И он действительно гнал для себя. Не на продажу. Не ради застолий. Понемногу, аккуратно, как учила Авдотья. Первую порцию всегда сливал. Последнюю тоже. Оставлял только середину, чистую, как слеза. Потом настаивал: на дубовой коре, на калине, на зверобое, на чабреце.
У него было пять рецептов. Пять банок. Каждая для своего случая.
Первый рецепт: зверобой и мёд. Это от простуды. Столовая ложка, разведённая в горячем чае, перед сном. Дед говорил, что этим его мать лечила братьев, а ей показала Авдотья, а Авдотье передала её мать, которая родилась ещё при царе.
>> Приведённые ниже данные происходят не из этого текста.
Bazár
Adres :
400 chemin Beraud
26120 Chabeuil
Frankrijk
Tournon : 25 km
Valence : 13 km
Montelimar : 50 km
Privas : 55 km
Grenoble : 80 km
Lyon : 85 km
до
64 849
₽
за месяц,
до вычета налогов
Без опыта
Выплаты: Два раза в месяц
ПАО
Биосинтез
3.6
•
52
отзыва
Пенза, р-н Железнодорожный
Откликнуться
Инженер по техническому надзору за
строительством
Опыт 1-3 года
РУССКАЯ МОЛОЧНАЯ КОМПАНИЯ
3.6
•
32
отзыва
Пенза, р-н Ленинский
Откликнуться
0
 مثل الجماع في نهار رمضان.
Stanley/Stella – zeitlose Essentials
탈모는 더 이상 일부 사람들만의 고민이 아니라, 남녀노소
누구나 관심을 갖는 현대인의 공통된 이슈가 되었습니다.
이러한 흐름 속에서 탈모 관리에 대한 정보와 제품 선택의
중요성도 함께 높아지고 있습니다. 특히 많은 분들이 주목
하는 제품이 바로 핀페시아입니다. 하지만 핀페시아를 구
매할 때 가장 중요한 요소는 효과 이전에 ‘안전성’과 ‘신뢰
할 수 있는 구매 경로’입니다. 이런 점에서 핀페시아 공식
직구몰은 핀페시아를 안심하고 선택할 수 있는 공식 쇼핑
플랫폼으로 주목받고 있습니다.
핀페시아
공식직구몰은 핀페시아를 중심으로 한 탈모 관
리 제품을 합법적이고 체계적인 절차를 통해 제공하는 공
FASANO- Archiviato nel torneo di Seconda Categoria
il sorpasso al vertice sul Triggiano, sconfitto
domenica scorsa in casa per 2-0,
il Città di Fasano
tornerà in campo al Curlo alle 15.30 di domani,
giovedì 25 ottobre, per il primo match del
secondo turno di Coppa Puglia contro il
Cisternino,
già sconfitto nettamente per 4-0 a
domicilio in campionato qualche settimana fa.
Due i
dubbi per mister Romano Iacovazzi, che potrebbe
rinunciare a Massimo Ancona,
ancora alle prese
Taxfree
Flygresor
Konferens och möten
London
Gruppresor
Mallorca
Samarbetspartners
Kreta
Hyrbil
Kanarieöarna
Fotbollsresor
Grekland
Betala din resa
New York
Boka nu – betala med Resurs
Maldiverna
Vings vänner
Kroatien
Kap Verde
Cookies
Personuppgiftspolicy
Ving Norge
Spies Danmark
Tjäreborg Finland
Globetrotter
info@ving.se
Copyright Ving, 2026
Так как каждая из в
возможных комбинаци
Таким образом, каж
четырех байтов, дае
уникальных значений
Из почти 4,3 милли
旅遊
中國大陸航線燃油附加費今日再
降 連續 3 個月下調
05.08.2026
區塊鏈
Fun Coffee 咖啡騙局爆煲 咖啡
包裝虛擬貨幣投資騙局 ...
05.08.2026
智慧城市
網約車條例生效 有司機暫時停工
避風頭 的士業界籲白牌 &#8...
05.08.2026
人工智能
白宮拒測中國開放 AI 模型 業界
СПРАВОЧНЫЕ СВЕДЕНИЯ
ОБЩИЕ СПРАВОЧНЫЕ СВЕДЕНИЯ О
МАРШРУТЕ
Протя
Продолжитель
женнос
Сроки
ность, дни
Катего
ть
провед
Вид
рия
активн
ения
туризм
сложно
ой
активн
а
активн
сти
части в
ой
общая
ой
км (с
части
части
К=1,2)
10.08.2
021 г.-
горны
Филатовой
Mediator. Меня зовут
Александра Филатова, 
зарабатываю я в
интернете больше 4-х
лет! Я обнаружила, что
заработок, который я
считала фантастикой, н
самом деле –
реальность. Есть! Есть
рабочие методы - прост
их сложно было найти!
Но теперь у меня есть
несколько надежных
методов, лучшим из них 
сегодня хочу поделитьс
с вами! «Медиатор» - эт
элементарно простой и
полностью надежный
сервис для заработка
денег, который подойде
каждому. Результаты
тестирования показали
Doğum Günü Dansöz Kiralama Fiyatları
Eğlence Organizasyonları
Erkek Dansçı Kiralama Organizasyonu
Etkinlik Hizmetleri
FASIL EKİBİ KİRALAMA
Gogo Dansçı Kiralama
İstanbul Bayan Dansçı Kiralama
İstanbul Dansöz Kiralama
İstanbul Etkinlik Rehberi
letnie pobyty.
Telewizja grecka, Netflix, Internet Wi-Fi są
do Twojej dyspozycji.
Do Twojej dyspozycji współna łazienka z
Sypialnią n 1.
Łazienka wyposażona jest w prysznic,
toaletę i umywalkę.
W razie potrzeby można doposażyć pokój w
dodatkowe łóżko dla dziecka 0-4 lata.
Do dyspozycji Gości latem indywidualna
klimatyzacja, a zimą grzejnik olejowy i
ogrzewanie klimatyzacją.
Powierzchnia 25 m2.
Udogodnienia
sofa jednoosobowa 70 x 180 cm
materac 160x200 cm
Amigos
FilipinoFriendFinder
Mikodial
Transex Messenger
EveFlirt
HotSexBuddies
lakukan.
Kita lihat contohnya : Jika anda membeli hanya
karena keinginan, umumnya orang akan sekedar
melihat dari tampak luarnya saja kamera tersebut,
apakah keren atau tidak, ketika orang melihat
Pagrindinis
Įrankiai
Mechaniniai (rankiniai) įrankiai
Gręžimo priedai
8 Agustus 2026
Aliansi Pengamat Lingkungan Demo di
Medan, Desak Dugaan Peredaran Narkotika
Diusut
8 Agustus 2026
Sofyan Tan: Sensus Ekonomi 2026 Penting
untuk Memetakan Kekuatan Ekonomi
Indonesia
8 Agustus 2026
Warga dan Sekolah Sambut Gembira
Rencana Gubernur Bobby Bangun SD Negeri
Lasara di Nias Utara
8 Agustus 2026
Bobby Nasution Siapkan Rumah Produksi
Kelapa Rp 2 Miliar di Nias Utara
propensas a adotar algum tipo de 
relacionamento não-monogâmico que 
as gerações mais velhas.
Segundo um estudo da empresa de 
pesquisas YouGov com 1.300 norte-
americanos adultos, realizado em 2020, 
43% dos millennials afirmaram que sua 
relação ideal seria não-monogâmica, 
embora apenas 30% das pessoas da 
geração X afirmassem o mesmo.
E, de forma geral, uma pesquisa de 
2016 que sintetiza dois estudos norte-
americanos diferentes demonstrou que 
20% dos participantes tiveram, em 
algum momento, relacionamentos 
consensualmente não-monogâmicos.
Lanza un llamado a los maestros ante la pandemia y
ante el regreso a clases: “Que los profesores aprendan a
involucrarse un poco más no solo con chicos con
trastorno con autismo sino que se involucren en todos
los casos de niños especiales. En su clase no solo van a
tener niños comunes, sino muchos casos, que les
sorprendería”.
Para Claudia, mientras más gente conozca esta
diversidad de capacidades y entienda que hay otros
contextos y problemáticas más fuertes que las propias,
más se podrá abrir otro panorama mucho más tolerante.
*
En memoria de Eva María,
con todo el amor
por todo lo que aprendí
Второй рецепт: на дубовой коре. Для растирания. Когда поясницу прихватит или колени заноют. Дед работал токарем сорок два года. Стоял у станка по восемь часов. Спина у него к шестидесяти была как вопросительный знак, но он не жаловался. Растирал поясницу, заматывал шерстяным платком бабушки Зины и утром снова шёл на смену.
Третий рецепт: калина. Бабушка Зина использовала его, хотя никогда бы в этом не призналась. Протирала лицо и руки. Кожа у неё до семидесяти лет была гладкая, розовая. Соседки завидовали.
Четвёртый: чабрец. Это от кашля. Деревенский рецепт, проверенный поколениями. Капнуть в молоко, подогреть, выпить мелкими глотками.
А пятый рецепт дед никому не показывал. Банка стояла отдельно, на самой верхней полке в погребе. Мутноватая, без этикетки, как все остальные, но я заметил, что дед иногда поднимал на неё взгляд и как будто проверял: на месте ли.
Я спросил его однажды, что в пятой банке.
Он посмотрел на меня долго, внимательно, потом сказал:
– Потом узнаешь, Лёшка. Когда вырастешь.
Я вырос. Окончил школу, уехал в город, поступил в институт. Приезжал к деду на каникулы, потом на выходные, потом всё реже. Жизнь закрутила. Работа, семья, кредит на квартиру, ребёнок, ремонт, снова работа. Знакомая карусель, с которой не спрыгнешь.
Деду было семьдесят шесть, когда у него нашли больное сердце. Бабушка Зина позвонила мне, голос у неё дрожал так, что я не сразу разобрал слова.
– Лёша, приезжай. Деду плохо.
Я приехал через четыре часа. Гнал по трассе, не останавливаясь. Нарушил все правила, какие можно. Внутри колотилось одно: только бы успеть.
Успел.
Дед лежал в своей комнате, на железной кровати, которая помнила ещё Хрущёва. Маленький, похудевший, с жёлтым лицом. Но глаза были живые. Хитрые. Как всегда.
– Чего примчался? Не на похороны же, сказал он.
И я засмеялся, хотя внутри всё сжималось от страха.
Врач в районной больнице объяснил мне сухо и быстро: ишемическая болезнь сердца, стенокардия, нужна операция, но в его возрасте это риск. Предложил лечение таблетками. Прописал список из двенадцати наименований, половину из которых я не мог выговорить.
Дед выслушал диагноз молча. Потом посмотрел на таблетки, разложенные на столе, и покачал головой.
– Лёшка, достань-ка мне из погреба.
Бабушка вспыхнула:
– Василий! Врач сказал, таблетки! Хватит уже с твоим самогоном!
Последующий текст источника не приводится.